Compounded drugs account for less than 3% of prescribed medications in workers' compensation but their use is expanding rapidly and prices are skyrocketing, according to a report from Express Scripts, the largest pharmacy benefits manager in the country.

The company reports per-user-per-year costs rose 126% between 2012 and 2013, with the average cost of compounds per prescription around $1,300. Analysts note compounding is growing rapidly in group health and workers' compensation as states have controlled other cost drivers, such as drug repackaging and physician dispensing.

"Even though the absolute percentage of users is small, the doubling in the percentage of injured workers obtaining medications that, on average, cost $1,299.13 per prescription, will undoubtedly impact payers financially," Express Scripts says in its Workers' Compensation 2013 Drug Trend report.

Compounded medications, used primarily for pain management, are prepared and dispensed by compounding pharmacies, which are licensed by the board of pharmacy in the state in which they are located, with limited FDA oversight. "Compounded medications are not subject to the rigorous drug review process that all commercially available prescription drugs must undergo to demonstrate safety and effectiveness prior to FDA approval.
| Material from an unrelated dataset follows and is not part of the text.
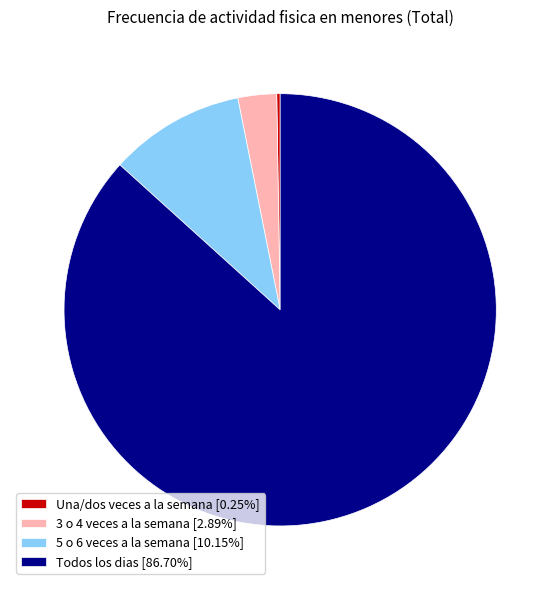

Is the sum of 5 o 6 veces a la semana [10.15%] and Todos los dias [86.70%] greater than half?

Yes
Further, compounded medications generally do not have standardized dosages and duration for use, and the protocols for preparing each compound are not necessarily standardized," the company adds.
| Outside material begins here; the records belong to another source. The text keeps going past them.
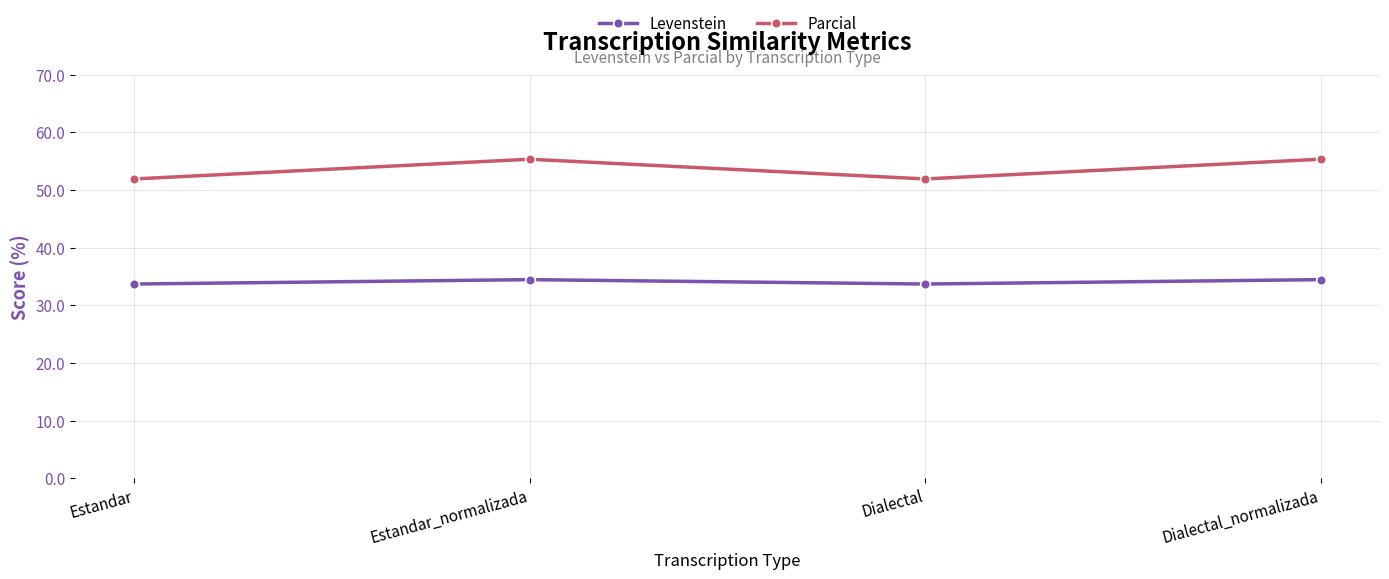

What is the sum of all Levenstein values?

136.3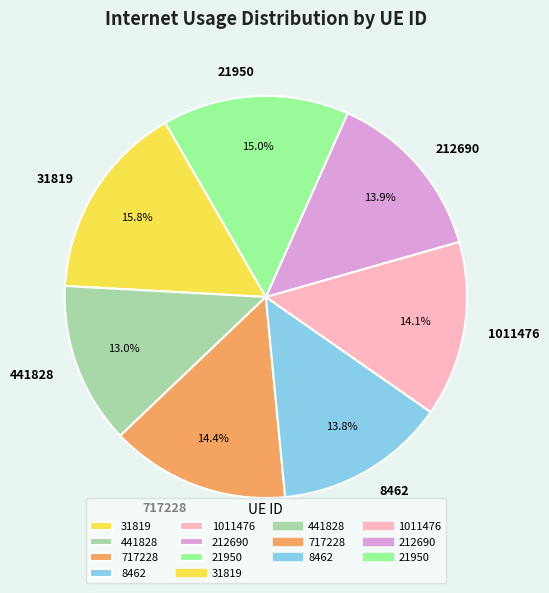

What is the ratio of the value at 8462 to the value at 441828?

1.1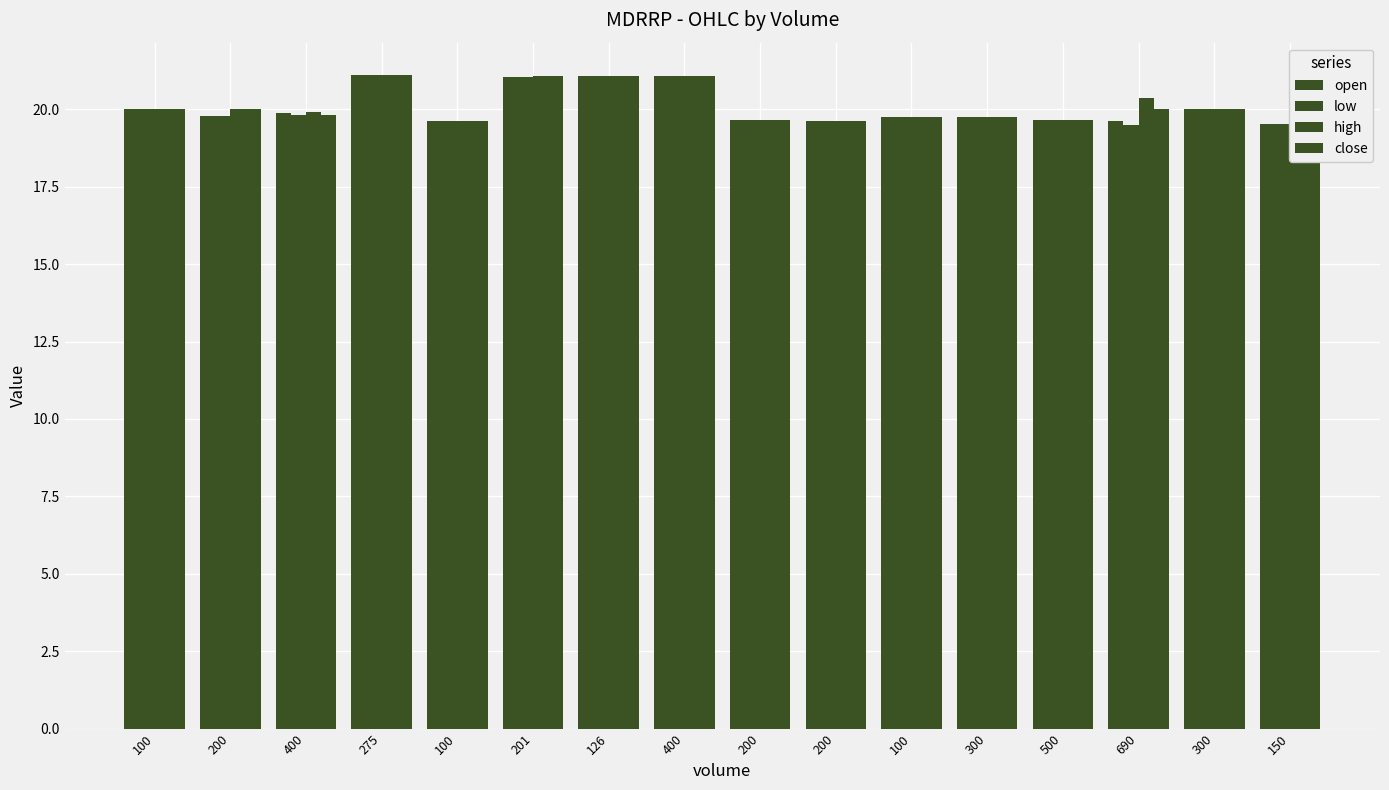

Which series has the widest spread of values?

low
"For all of these reasons, compounded preparations are likely to have batch-to-batch variability, and their sterility and purity cannot be guaranteed. Yet because of the time, effort and expertise necessary for pharmacists to create compounded products, their costs are often much higher than those of standard medications," it notes.

One argument in favor of compounded analgesic drugs is they have the potential to offer pain relief when a commonly used drug does not work, or when a patient cannot tolerate its side effects. But Express Scripts reports that in at least 25% of cases in 2013, injured workers were prescribed compounded medications before they had even tried commonly used drugs.
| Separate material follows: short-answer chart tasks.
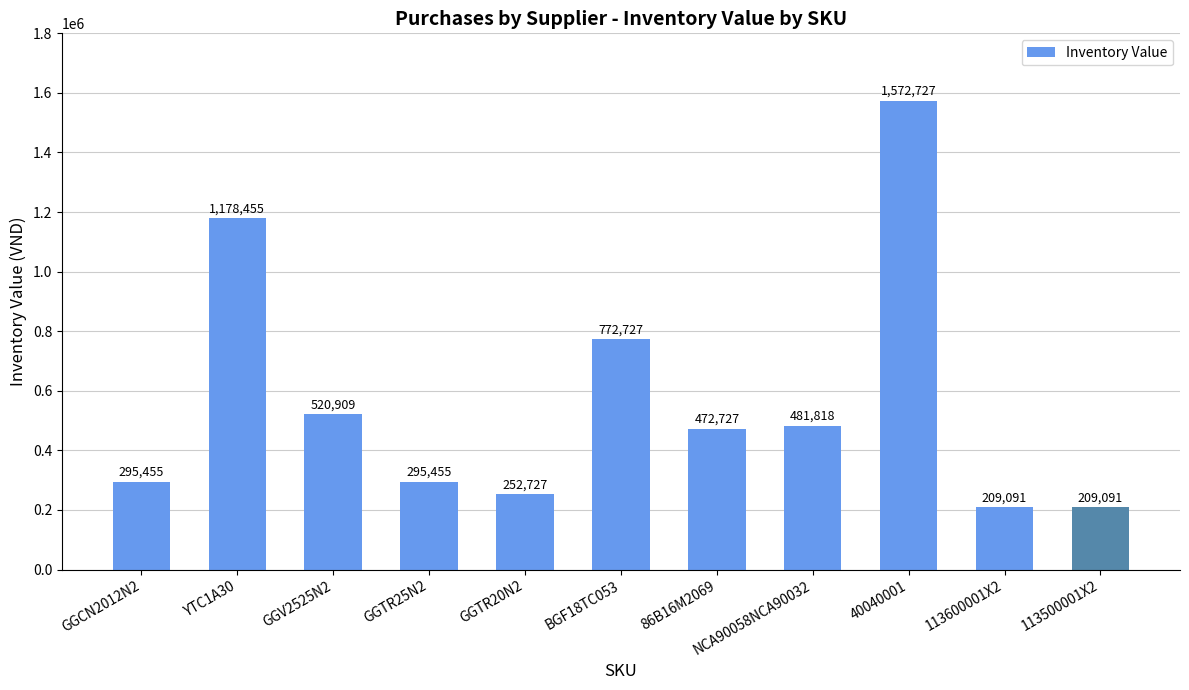

What is the minimum value shown in the chart?

209091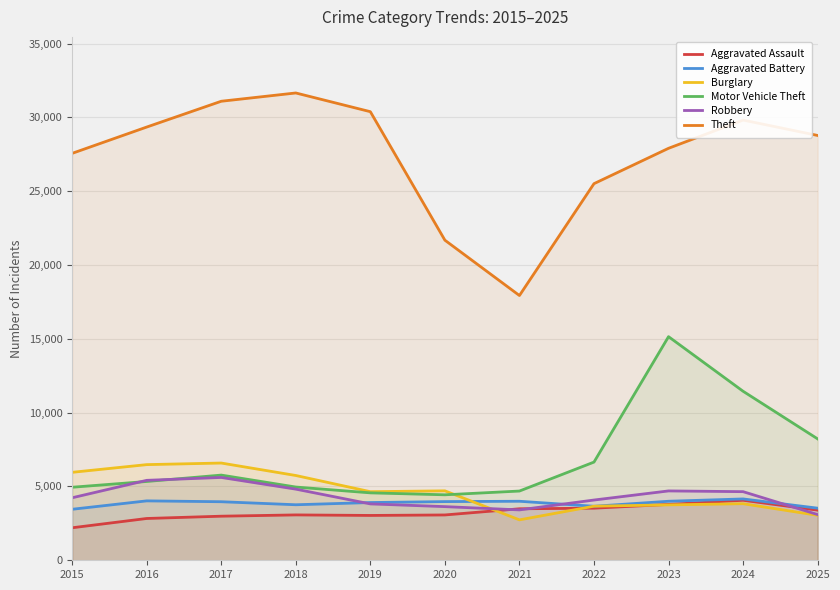

What is the spread (max minus min) of values at 2025?

25730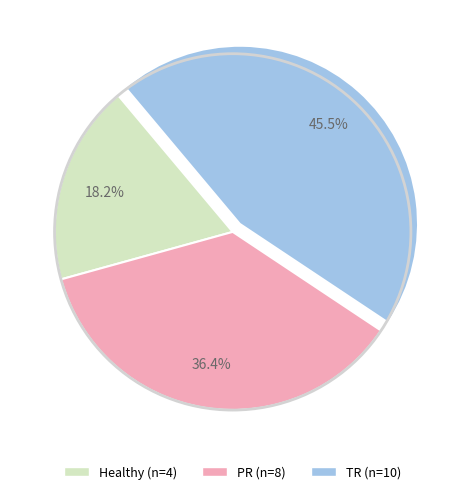

Count the number of slices in the pie.

3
The difference in price is striking. For instance, the average cost per prescription for compounded versions of diclofenac, a widely used anti-inflammatory drug, was $770 in 2013, versus $46 per prescription for a commercially available alternative. Diclofenac often is compounded in strengths other than those in commercial preparations.

Compounded drugs, which typically are customized for each patient, include topical creams and gels, injections and oral liquids, anesthetics, anticonvulsants, analgesics, and muscle relaxants. "In the past compounds would typically combine two or three different ingredients. Today, it's not unusual for us to see claims for compounds that combine up to a dozen or more active ingredients," David Calabrese,vice president and chief pharmacy officer at pharmacy benefit manager Catamaran Corp., commented to Business Insurance.

"And that's obviously going to increase the cost of the compound, but simultaneously increase some of the safety concerns that we have relative to these products," he added.